* [DATA EXTRACT]
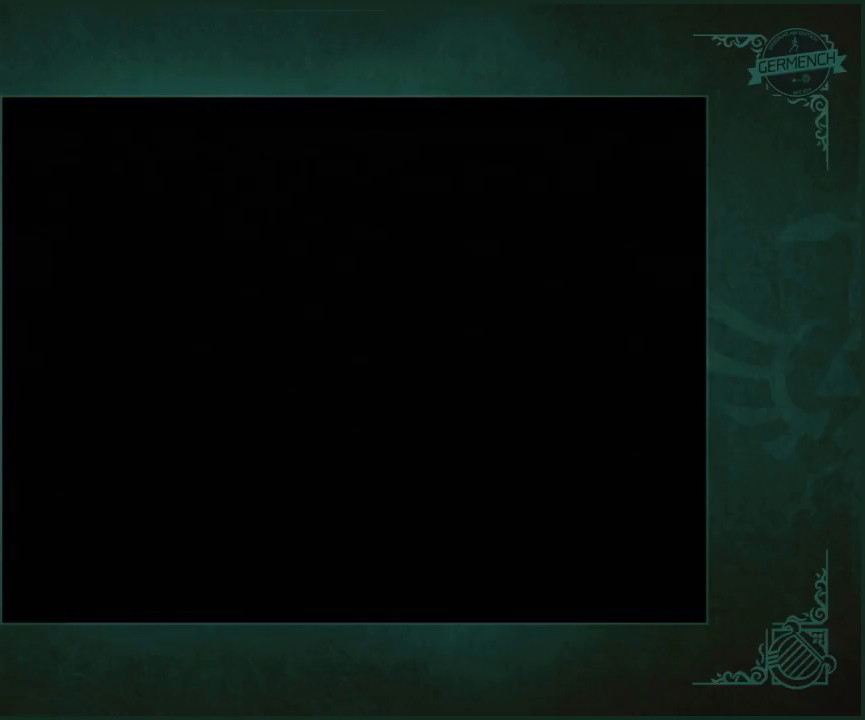
{"buttons": ["Y"], "left_stick": "center", "right_stick": "center"}
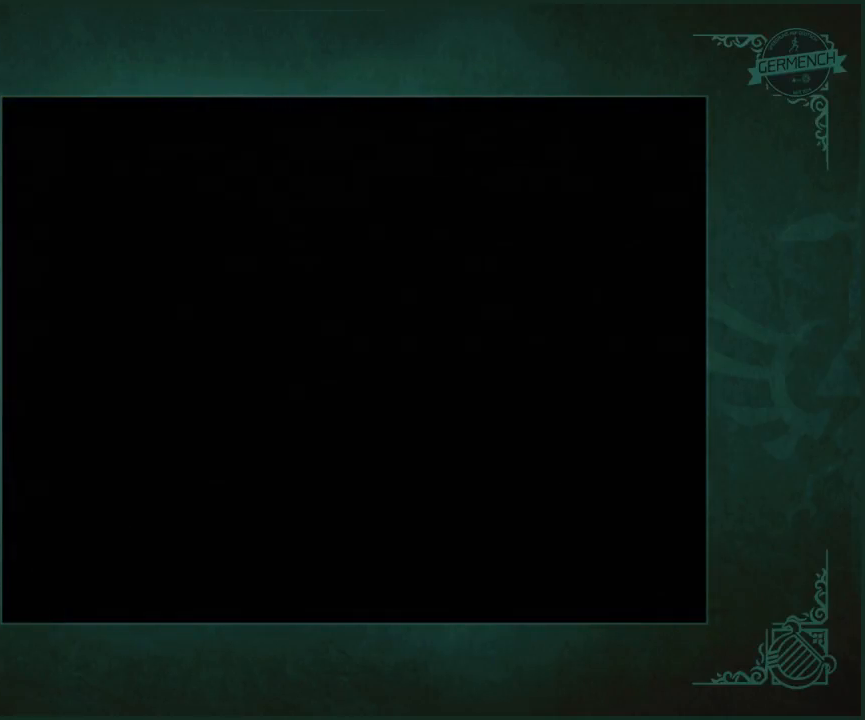
{"buttons": [], "left_stick": "center", "right_stick": "center"}
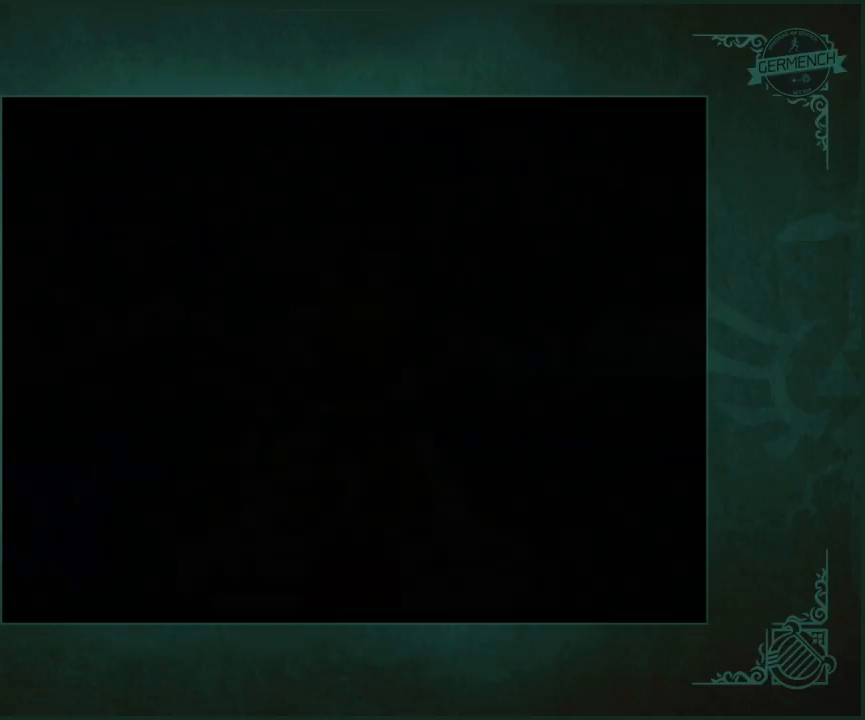
{"buttons": [], "left_stick": "center", "right_stick": "center", "button_events": [[250, "Y", "down"], [450, "Y", "up"]]}
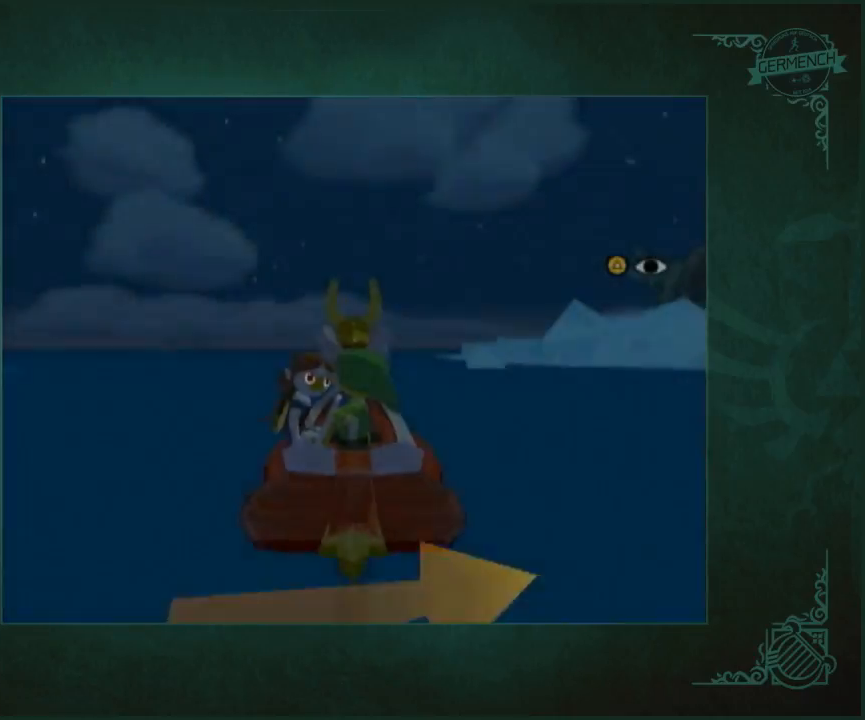
{"buttons": [], "left_stick": "center", "right_stick": "center", "button_events": [[17, "Y", "down"], [83, "Y", "up"]]}
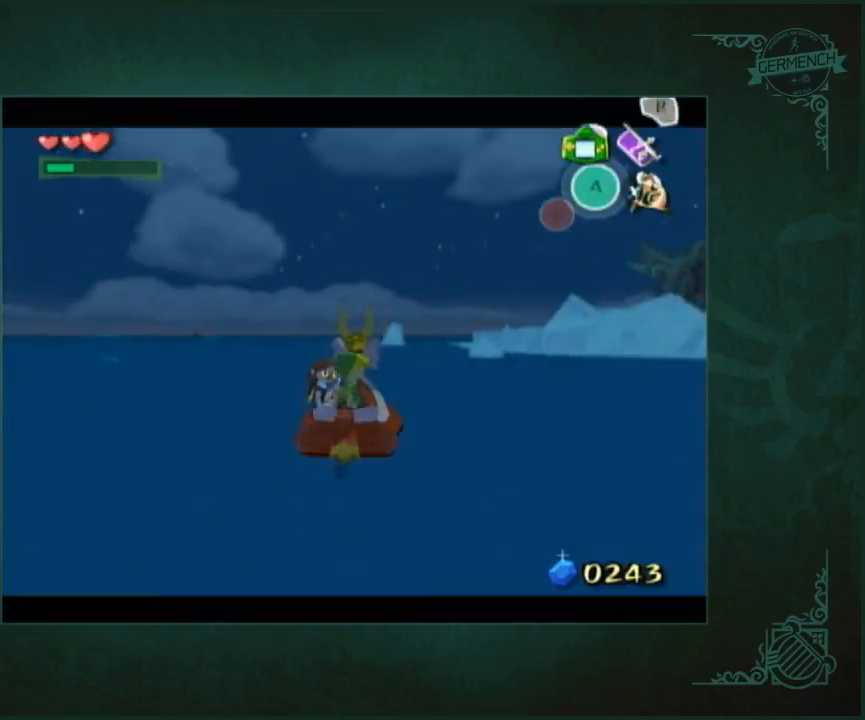
{"buttons": ["A"], "left_stick": "center", "right_stick": "center", "button_events": [[217, "A", "down"]]}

* [EXERCISE OBJECTIVE]
An exact copy of the records is required. Pictures do not belong in it.

* [TASK RESPONSE]
{"buttons": ["Y"], "left_stick": "center", "right_stick": "center"}
{"buttons": [], "left_stick": "center", "right_stick": "center"}
{"buttons": [], "left_stick": "center", "right_stick": "center", "button_events": [[250, "Y", "down"], [450, "Y", "up"]]}
{"buttons": [], "left_stick": "center", "right_stick": "center", "button_events": [[17, "Y", "down"], [83, "Y", "up"]]}
{"buttons": ["A"], "left_stick": "center", "right_stick": "center", "button_events": [[217, "A", "down"]]}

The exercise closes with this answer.